◆ **Aim of the task**:
Every line of the records below from the line with "utensil holder: none" up to and including the line with "dish towel: present" must be reproduced exactly, and no line outside that range.

Start of Block

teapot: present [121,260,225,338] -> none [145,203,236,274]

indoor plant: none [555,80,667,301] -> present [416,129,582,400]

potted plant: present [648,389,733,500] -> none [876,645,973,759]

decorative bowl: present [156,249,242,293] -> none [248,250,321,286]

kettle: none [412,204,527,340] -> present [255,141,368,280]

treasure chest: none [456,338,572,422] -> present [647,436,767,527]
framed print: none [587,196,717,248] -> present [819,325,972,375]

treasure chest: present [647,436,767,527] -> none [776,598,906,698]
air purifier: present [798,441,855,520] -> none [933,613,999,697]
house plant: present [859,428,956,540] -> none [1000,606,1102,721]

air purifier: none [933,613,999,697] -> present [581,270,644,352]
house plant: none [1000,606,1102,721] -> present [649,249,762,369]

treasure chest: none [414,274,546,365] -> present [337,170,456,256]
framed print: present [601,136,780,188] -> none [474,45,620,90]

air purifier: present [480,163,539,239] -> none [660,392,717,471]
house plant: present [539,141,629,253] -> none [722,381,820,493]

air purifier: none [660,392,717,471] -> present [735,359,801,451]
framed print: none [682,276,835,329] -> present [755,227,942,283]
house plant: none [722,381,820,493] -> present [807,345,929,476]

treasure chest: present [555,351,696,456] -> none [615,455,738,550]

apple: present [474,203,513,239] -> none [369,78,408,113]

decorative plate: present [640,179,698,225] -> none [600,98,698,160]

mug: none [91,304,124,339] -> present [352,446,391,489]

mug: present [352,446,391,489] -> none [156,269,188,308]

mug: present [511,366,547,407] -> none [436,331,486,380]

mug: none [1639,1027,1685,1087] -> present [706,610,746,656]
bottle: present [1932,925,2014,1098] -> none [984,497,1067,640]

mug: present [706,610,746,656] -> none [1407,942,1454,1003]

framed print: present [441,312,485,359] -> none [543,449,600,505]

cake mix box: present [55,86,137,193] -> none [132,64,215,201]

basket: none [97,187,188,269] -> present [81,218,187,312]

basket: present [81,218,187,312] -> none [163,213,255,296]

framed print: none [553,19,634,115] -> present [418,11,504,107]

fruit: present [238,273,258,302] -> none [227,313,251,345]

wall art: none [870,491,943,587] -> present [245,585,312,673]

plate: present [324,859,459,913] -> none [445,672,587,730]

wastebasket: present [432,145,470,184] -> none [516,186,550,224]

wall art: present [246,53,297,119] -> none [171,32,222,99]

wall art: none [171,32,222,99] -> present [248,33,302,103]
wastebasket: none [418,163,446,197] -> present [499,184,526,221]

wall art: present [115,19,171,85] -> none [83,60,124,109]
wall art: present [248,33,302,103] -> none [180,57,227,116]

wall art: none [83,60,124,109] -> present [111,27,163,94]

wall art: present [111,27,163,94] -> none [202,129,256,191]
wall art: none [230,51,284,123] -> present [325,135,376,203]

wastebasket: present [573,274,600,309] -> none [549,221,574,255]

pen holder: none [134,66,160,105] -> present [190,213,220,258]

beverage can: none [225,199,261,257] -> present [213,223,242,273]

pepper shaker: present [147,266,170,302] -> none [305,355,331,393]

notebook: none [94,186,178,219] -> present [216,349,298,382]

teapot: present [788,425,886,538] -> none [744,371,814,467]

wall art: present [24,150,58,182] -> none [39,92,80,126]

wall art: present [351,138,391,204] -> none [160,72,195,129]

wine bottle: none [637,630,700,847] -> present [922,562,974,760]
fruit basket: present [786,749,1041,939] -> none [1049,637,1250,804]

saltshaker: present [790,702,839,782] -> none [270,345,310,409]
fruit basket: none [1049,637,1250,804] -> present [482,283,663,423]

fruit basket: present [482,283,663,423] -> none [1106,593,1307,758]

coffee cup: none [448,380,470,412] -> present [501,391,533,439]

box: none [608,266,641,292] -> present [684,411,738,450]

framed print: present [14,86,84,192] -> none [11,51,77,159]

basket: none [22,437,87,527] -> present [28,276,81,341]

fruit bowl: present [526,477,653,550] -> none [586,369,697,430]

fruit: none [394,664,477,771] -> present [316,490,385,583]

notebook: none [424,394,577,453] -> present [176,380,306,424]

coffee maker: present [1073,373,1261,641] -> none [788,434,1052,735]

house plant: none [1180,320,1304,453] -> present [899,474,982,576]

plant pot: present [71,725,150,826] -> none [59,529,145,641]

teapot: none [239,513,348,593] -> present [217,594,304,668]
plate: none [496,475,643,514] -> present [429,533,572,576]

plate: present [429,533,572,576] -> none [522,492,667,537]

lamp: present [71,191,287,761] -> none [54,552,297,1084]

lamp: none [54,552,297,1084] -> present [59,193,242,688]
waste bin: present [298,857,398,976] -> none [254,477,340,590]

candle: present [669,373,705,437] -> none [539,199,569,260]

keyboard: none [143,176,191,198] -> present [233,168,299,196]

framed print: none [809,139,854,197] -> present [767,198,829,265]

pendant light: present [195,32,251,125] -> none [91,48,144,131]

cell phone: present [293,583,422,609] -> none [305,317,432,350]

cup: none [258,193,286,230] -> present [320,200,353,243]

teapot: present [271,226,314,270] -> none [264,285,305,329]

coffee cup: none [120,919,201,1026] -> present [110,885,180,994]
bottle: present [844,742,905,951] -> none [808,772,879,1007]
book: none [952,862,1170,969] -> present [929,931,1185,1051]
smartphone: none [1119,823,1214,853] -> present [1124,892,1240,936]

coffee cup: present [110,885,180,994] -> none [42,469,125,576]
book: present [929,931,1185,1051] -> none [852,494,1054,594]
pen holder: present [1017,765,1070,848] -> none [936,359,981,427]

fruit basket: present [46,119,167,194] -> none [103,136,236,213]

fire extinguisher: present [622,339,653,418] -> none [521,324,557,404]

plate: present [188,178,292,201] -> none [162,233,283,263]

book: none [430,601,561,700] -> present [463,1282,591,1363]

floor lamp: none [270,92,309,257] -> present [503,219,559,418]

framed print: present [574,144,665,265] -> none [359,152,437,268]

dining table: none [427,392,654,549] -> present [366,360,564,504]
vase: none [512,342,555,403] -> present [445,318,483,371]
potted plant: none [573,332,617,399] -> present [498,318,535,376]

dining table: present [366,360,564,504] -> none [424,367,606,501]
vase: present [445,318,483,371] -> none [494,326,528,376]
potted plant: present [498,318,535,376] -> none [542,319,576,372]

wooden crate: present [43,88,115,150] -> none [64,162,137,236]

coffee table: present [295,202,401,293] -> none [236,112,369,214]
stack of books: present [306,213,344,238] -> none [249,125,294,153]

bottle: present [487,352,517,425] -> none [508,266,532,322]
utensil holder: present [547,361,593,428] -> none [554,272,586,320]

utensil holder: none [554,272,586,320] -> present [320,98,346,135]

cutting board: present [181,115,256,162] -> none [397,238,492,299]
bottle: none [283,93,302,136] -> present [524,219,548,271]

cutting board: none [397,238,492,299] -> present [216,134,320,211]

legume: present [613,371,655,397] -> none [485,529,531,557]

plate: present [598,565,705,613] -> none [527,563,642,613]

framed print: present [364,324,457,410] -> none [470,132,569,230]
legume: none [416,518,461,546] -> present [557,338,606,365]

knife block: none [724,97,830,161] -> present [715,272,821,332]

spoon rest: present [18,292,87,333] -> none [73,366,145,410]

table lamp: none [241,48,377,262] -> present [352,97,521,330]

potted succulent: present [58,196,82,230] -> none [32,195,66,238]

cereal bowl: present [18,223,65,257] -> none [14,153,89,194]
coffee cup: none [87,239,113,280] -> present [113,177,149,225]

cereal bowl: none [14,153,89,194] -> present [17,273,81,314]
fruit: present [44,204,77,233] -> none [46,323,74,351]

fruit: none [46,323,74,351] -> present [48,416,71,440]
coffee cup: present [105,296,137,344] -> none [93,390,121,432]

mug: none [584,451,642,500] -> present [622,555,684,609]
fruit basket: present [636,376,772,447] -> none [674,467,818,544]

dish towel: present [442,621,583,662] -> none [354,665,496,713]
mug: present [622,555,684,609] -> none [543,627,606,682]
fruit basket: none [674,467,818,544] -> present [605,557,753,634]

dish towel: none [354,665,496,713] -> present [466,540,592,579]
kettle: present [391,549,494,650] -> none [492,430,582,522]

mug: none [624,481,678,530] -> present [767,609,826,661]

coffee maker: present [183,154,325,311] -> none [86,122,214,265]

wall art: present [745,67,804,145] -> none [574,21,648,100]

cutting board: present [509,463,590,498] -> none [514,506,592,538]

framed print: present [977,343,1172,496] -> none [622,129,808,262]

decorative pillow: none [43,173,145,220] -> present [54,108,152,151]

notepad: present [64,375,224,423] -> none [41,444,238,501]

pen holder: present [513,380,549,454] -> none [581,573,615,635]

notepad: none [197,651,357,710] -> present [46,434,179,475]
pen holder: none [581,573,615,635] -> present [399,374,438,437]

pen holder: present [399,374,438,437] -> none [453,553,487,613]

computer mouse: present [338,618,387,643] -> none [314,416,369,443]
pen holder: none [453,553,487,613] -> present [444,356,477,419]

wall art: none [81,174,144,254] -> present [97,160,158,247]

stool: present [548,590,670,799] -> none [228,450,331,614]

End of Block

◆ **Response area**:
utensil holder: none [554,272,586,320] -> present [320,98,346,135]

cutting board: present [181,115,256,162] -> none [397,238,492,299]
bottle: none [283,93,302,136] -> present [524,219,548,271]

cutting board: none [397,238,492,299] -> present [216,134,320,211]

legume: present [613,371,655,397] -> none [485,529,531,557]

plate: present [598,565,705,613] -> none [527,563,642,613]

framed print: present [364,324,457,410] -> none [470,132,569,230]
legume: none [416,518,461,546] -> present [557,338,606,365]

knife block: none [724,97,830,161] -> present [715,272,821,332]

spoon rest: present [18,292,87,333] -> none [73,366,145,410]

table lamp: none [241,48,377,262] -> present [352,97,521,330]

potted succulent: present [58,196,82,230] -> none [32,195,66,238]

cereal bowl: present [18,223,65,257] -> none [14,153,89,194]
coffee cup: none [87,239,113,280] -> present [113,177,149,225]

cereal bowl: none [14,153,89,194] -> present [17,273,81,314]
fruit: present [44,204,77,233] -> none [46,323,74,351]

fruit: none [46,323,74,351] -> present [48,416,71,440]
coffee cup: present [105,296,137,344] -> none [93,390,121,432]

mug: none [584,451,642,500] -> present [622,555,684,609]
fruit basket: present [636,376,772,447] -> none [674,467,818,544]

dish towel: present [442,621,583,662] -> none [354,665,496,713]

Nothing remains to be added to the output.